IDENTIFIABILITY OF INFECTION MODEL PARAMETERS EARLY IN AN EPIDEMIC

SIAM J Control Optim. 2022;60(2):S27-S48. doi: 10.1137/20m1353289.

Abstract

It is known that the parameters in the deterministic and stochastic SEIR epidemic models are structurally identifiable. For example, from knowledge of the infected population time series I(t) during the entire epidemic, the parameters can be successfully estimated. In this article we observe that estimation will fail in practice if only infected case data during the early part of the epidemic (prepeak) is available. This fact can be explained using a well-known phenomenon called dynamical compensation.
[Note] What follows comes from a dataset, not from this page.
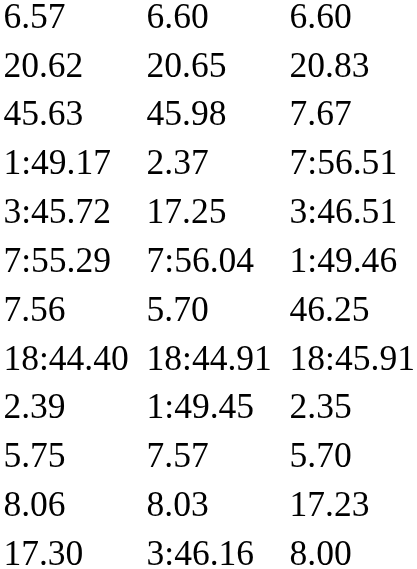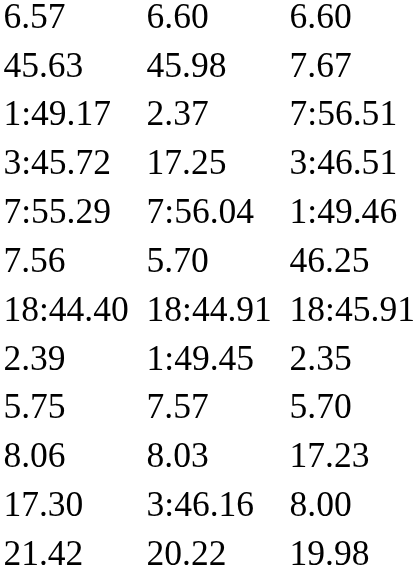- row: 20.62 | 20.65 | 20.83
+ row: 21.42 | 20.22 | 19.98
We use this concept to derive an unidentifiability manifold in the parameter space of SEIR that consists of parameters indistinguishable from I(t) early in the epidemic. Thus, identifiability depends on the extent of the system trajectory that is available for observation. Although the existence of the unidentifiability manifold obstructs the ability to exactly determine the parameters, we suggest that it may be useful for uncertainty quantification purposes. A variant of SEIR recently proposed for COVID-19 modeling is also analyzed, and an analogous unidentifiability surface is derived.

Keywords: 92C60; 92D30; SEIR models; epidemic models; identifiability.